Male, 47 years old, history of headaches since adolescence under treatment with high doses of ergotamine, HIV diagnosed in 2005.
He began to receive 10 days prior to the consultation ARVT based on: zidovudine, lamivudine, indinavir/ritonavir, presenting at four days intense pain, paresthesias and paresis of the hands.
Physical examination revealed coldness, semiflexion of the fingers of both hands and absence of bilateral ulnar and radial pulse.
The diagnostic approaches in these 3 HIV-positive patients with acute cutaneous manifestations in acral areas that due to their characteristics corresponded to vascular phenomena were: firstly a cutaneous vasculitis, knowing the frequent association between this disease and HIV.
However, the absence of pulses and the involvement of only distal limbs together with the clear symptoms of ischemia suggested that the picture could correspond to acute arterial embolism, but the bilaterality of the process distanced this plant.

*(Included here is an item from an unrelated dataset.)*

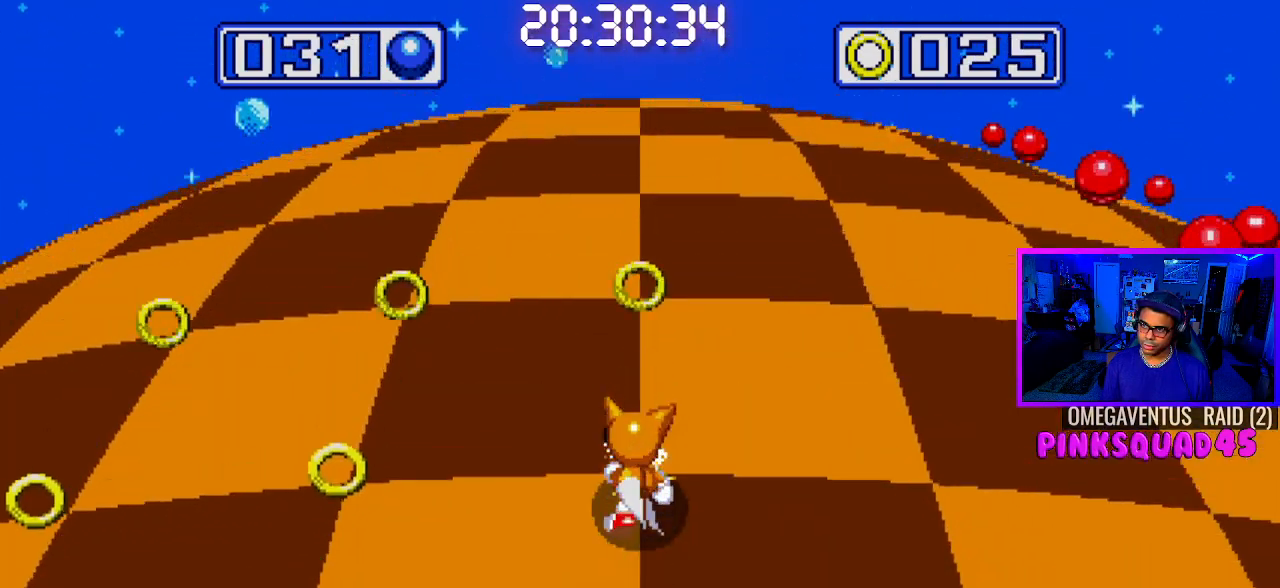
{"buttons": [], "left_stick": "center", "right_stick": "center", "events": [[50, "DPAD_LEFT", "down"], [200, "DPAD_LEFT", "up"]]}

Finally, given that we were dealing with multimedicated patients, it was proposed whether the clinical picture could not be of toxic-drug cause.
With these hypotheses tests were requested to assess the symptoms and signs of peripheral ischemia.
In all three cases Doppler ultrasound showed elements of diffuse arterial spasm and uniform reduction in caliber of the affected arteries without evidence of thrombosis, suggesting a functional alteration.
In case 2, an arteriography of the upper limbs showed thinning of the cubital and radial arteries with total obliteration of their distal sector and absence of flow in the interosseous arteries.
Basic laboratory tests showed no abnormalities in any of the patients and anti smooth muscle antibodies, cryoglobulins, cryoglutinins and serological for hepatitis B and C virus were negative in all 3 cases.
1.
Facing an acute vasomotor syndrome with acrocia, associated with ergonomic signs and arteriography secondary to peripheral vascular insufficiency in HIV patients treated with ritonavir who self-medicated with ergotamine, ergotamine exclusion was diagnosed.
The central element of the therapeutic conduct was the suspension of the drugs involved: ergotamine and ritonavir.
All 3 patients received treatment based on arterial vasodilators of the type nifedipine at doses of 30 mg every 8 hours orally and pentoxyphylline at doses of 400 mg every 8 hours orally for a period of 10 days.
Antiplatelet therapy with acetylsalicylic acid 250 mg/day was administered orally and prophylactic anticoagulation with enoxaparin 40 mg/day subcutaneously for the same period of time.
Cases 1 and 2 presented complete resolution of the clinical picture on the tenth day, with normalization of the flow of the affected arteries by control Doppler, while in the third patient had an excellent evolution, being discharged asymptomatic on the sixth day.